Adam Vollmer, a mechanical engineer who worked on the blood-drawing device, reported that light was seeping into the device and corrupting the blood telemetry data of real studies being carried out, ‘it seemed like we were a very long way away from having a working product.’
Such glitches and setbacks are anticipated in the initial phases of any start-up but it also quickly became clear to employees that these weren’t to be discussed openly. Secrecy was the company’s modus operandi, leaving morale rotten to its core and protecting Holmes in her Machiavellian manoeuvres. Manoeuvres that many maintain weren’t to accommodate a cold-blooded scam but more the result of one lie that snowballed in order to protect her meticulously studied persona and the company that was built around it.

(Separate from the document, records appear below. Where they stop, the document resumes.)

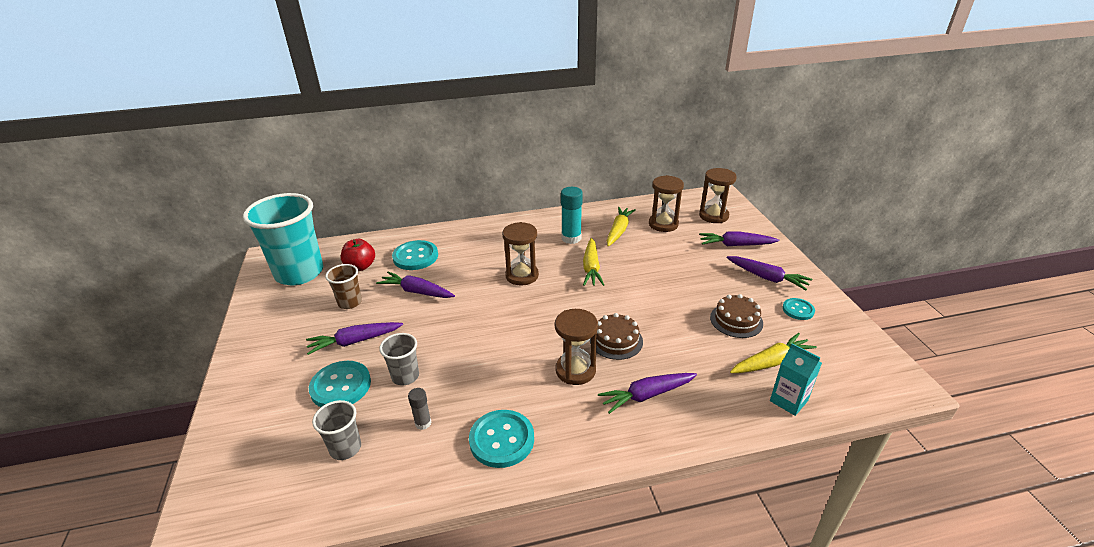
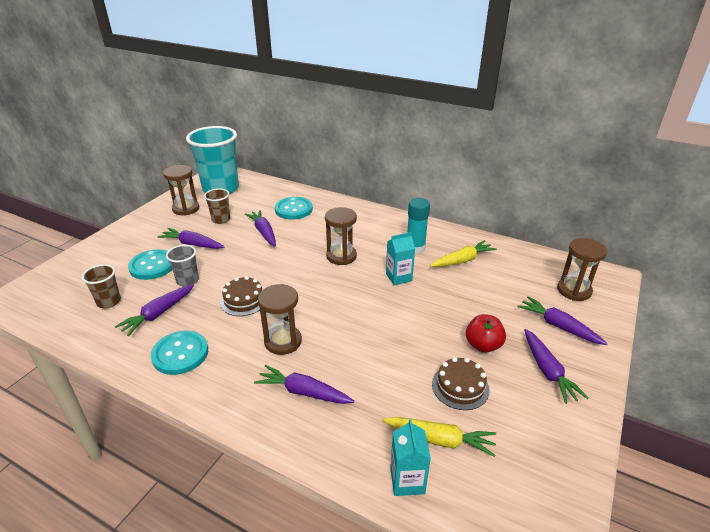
camera: 40 degrees right, 0 degrees up
grey cup [312,400,361,460] -> brown cup [82,264,121,308]
red apple [341,239,375,271] -> red apple moved to [466,314,506,353]
grey glue stick [408,388,431,430] -> purple carrot [115,284,194,336]
yellow carrot [583,238,604,286] -> turquoise carton [386,232,415,285]
brown cake [590,313,643,360] -> brown cake moved to [220,276,263,316]
brown hourglass [649,175,684,232] -> brown hourglass moved to [163,165,199,216]
turquoise button [782,298,815,320] -> none

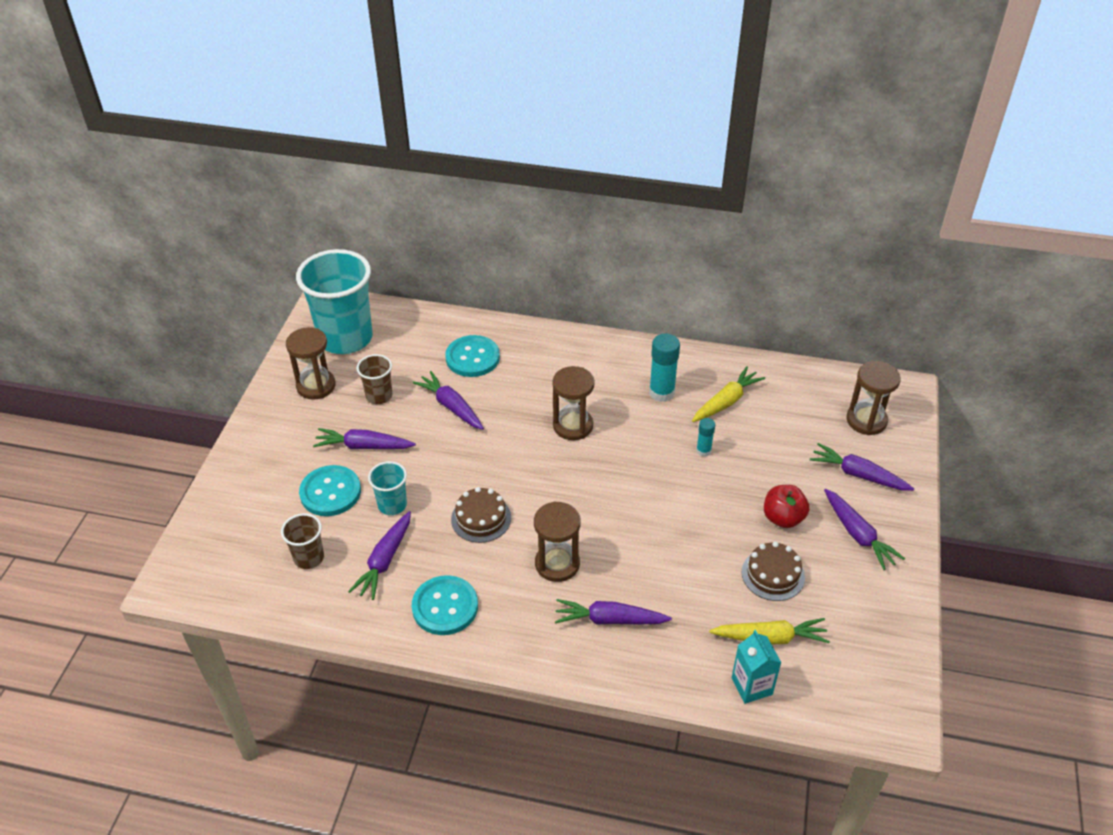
camera: 15 degrees left, 10 degrees up
grey cup [166,245,199,287] -> turquoise cup [368,461,407,515]
turquoise carton [386,232,415,285] -> none
none -> turquoise glue stick [696,418,715,457]

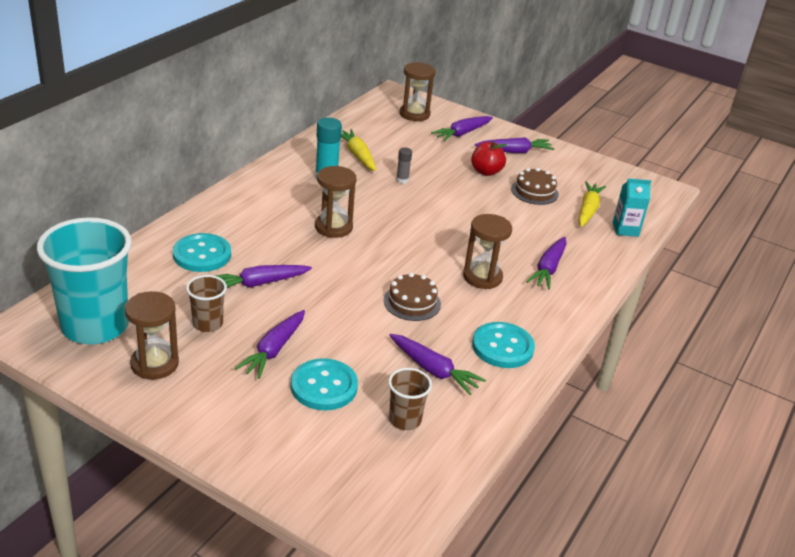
camera: 75 degrees left, 10 degrees down
turquoise cup [368,461,407,515] -> none
turquoise glue stick [696,418,715,457] -> grey glue stick [396,147,412,184]

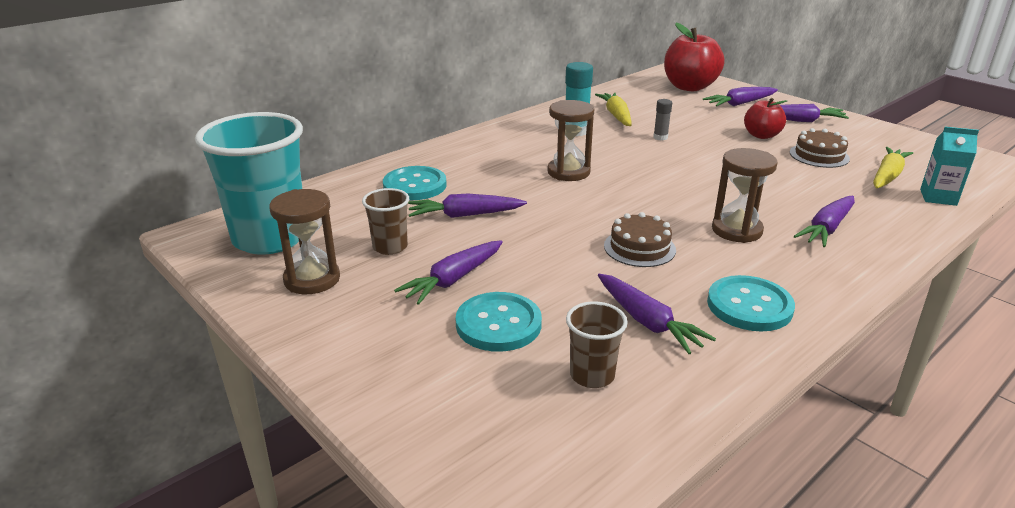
camera: 20 degrees right, 5 degrees down
brown hourglass [400,62,436,121] -> red apple [664,23,725,91]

Ana Arriola, another former employee, was willingly poached from her position as a product designer at Apple, leaving 15,000 shares of Apple behind her for a ‘once-in-a-lifetime opportunity’. She recalls Holmes’ obsession with her previous employer and Steve Jobs, specifically his attire.
‘I explained to her that he was inspired by Sony's heritage of having Issey Miyake come in and create a lot of the line manager apparel’. It wasn’t long before Arriola realised she had gone from apples to oranges when Holmes began roaming the office’s halls in black turtlenecks, with many also attesting to her adopting a new low, businesss-like baritone around this time.
It was this well-placed research and approach from Holmes that evidently paid dividends.
Ken Auletta, a journalist who spoke to many people for a New Yorker profile on the Theranos founder, remembers people’s reactions: ‘they were talking about her as if she was Beethoven’.
Henry Kissinger, one of the board of directors told Auletta that Holmes had an ‘ethereal quality’, even going so far as to compare her to a member of a monastic order. It was this public perception, coupled with a self-importance teetering on sociopathy, that witnessed her hailed by Forbes as the youngest and wealthiest female billionaire by 2014, with a net worth of 4.5 billion. By 2016, Forbes had revised this to zero after a veritable buffet of fraud allegations.
In 2019, Kylie Jenner would be the first person to claim Forbes’ ‘youngest self-made’ title after Holmes. Despite the controversy surrounding Forbes’ questionable designation of Jenner as ‘self-made’, her empire was nevertheless built on a $26 lipstick that offered it’s users the perfect ‘Kylie lip’. Jenner had already admitted to having lip fillers in May 2015 and the product wasn’t launched until November of that same year. The ‘Kylie lip’ being sold was an illusion, available in shades (you wonder how ironically) named ‘Shady’, ‘Ironic’ and ‘Extraordinary’. But consumers were more than happy to pay for this carefully manufactured illusion that Jenner was fronting, even paying up to ten times as much for re-listings of the product on eBay.
Both are stories about the power of believing the hype and about products being carried to the stratosphere purely based on the individuals fronting them. Am I suggesting that the respective journeys of a cosmetics empire and biotech start-up have some light parallels? Maybe.
Am I suggesting that both achieved their success on ideals that didn’t exist? Definitely.